You wouldn't need that. The seasonal lag is not primarily a result of TSI variations, it's purely geometric. (I hope it's obvious how we know this). You should be able to pick a reasonable TSI and work it from there. Pick a latitude. The deposited energy increases by X%, owing to the angle and duration changes. That accounts for an increase in temperature. e.g. where I live the average temp is ~15ºC, but the July/August average is ~25ºC. Does your model agree if only ~1% of the excess deposited solar energy is making it back into the atmosphere? (1/4 of 4% in 3 months) Or must that number be bigger?

 

 

The only claim I am making is that if there is a response, that if slow enough, can account for solar effect of warming into this century. I don't know if my low values of 3% or 4% is in the ballpark. I could be off. What annoys me is the certainty by you and others that it is so much higher.

 

Your idea flies in the face of well-established physics. Plus, you haven't made your case.

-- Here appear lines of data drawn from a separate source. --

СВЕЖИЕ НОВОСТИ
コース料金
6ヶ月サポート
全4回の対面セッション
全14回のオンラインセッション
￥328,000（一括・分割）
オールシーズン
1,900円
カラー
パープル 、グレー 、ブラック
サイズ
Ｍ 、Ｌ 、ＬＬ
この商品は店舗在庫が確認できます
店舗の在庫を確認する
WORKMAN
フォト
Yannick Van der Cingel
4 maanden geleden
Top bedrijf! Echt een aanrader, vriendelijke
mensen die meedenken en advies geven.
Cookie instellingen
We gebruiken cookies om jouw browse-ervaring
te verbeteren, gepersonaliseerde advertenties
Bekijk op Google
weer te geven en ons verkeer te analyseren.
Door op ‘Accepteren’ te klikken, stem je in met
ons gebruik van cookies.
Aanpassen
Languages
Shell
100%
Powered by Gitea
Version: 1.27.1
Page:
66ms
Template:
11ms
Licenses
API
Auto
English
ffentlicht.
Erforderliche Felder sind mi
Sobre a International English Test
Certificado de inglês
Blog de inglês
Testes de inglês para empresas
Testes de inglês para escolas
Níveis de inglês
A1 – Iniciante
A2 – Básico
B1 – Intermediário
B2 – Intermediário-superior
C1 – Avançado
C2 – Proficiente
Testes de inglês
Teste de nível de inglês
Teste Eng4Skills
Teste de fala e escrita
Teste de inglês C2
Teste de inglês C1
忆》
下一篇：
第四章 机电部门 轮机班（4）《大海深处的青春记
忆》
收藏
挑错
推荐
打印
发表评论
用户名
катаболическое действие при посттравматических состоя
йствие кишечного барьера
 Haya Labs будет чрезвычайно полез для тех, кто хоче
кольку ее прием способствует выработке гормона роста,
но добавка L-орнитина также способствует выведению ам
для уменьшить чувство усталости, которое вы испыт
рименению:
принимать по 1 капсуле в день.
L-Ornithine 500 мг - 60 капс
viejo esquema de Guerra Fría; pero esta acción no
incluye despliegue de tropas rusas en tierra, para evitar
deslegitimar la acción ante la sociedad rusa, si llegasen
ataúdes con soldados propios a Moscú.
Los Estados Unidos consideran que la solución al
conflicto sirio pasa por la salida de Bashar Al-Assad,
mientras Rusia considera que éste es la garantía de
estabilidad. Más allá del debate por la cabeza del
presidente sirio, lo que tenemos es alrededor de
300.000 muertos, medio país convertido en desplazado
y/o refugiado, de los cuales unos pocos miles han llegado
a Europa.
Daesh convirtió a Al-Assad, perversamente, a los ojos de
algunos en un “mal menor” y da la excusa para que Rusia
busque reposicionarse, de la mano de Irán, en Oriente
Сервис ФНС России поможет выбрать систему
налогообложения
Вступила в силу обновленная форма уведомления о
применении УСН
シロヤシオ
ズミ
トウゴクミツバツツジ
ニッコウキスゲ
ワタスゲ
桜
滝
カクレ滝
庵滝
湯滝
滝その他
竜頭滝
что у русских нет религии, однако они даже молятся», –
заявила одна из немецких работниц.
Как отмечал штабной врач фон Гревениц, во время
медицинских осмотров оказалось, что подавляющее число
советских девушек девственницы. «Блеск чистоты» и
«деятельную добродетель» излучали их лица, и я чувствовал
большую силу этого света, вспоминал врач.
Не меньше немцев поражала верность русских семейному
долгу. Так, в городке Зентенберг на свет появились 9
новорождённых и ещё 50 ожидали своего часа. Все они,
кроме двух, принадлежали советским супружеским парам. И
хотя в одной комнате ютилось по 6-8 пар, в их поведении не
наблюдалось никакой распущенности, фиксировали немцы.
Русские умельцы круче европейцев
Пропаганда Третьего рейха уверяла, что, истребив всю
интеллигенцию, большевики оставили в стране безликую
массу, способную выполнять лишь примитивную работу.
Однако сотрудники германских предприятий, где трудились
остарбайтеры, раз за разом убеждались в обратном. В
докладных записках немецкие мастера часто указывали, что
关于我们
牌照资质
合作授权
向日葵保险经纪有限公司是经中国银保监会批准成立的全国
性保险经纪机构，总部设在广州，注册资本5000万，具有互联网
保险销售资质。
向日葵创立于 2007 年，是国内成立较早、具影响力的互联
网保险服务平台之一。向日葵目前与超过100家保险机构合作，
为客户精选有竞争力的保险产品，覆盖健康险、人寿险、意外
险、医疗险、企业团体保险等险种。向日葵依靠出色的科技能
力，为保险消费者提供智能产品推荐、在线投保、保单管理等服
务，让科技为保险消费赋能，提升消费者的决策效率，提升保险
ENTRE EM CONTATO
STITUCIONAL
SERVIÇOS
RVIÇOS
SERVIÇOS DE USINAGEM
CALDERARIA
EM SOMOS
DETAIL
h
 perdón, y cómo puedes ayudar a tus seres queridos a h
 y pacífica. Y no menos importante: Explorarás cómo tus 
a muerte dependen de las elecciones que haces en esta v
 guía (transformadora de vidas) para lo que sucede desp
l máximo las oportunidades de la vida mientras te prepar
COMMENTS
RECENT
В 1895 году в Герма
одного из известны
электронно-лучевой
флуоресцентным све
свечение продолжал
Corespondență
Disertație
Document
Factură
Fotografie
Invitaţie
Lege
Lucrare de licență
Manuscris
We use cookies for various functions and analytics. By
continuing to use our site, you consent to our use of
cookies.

You decry the use of blogs to make arguments, but how are discussion-board posts any different? Why should we just assume you are right?

 

Maybe I incorrectly assumed what you meant. Sorry if so.

 

Do you claim radioactive decay is linear as will, since it consistently reduced by 50% over a given number of years, and another 50% over the next step of the same number of years?

 

Radioactive decay is a well-established principle. The probability of decay is directly proportional to the number of atoms, and the result in an exponential decay. Those are well-defined terms in a well-known model.

 

Your model, OTOH, has not been explained to nearly the same degree of thoroughness. What's surprising is that you are surprised that people are confused. To wit:

 

It's simply an unquantified value. It only shows a relative change of energy change not yet quantified. Quantification, I would leave to those who have a better tool-set for such matters.

 

"An unquantified value"? Really? How can you make a quantitative prediction from it? And without that, how can you have any legitimate confidence that you're right? How is it reasonable for you to expect us to follow your model when the linchpin is an "unquantified value"?

 

I'm going by the approximate 10 meters seen in various works of spectral absorption in sea water.

 

 

It appears to me that around half the shortwave by this graph, penetrates past 10 meters. Most the ocean will fall into catagory I, II, and III.

 

10 meter penetration has nothing to do with mixing.

 

Most of the oceans do not fall into category I, II, and III quite so simply, since "Incidence angle is 90°". The sun is directly overhead over only a small fraction of the ocean. Coming in at an angle increases the path length for a given penetration depth. e.g. at 45º, you get 10 meters of penetration at a depth of only 7 meters. (Also, reflection generally increase as you move away from normal incidence, so it ignores the reduction in energy that's deposited.)

 

Still, if you are at a transmission of even 80% per meter, half of the energy is deposited in the first 3 meters. (and less depth than that, if not at 90º).

 

Didn't I elude to emissivity and re-emission of energy?

 

If not, I meant to. It amounts to the absorbed energy being re-emitted with Planck's law of black-body radiation. this only happens at the immediate surface of the earths surface. It doesn't apply to energy absorbed meters deep in the water.

 

You asked about reflection, and I answered. Planck's law is about thermal radiation, so whether you "eluded" (sic) to it or not is moot.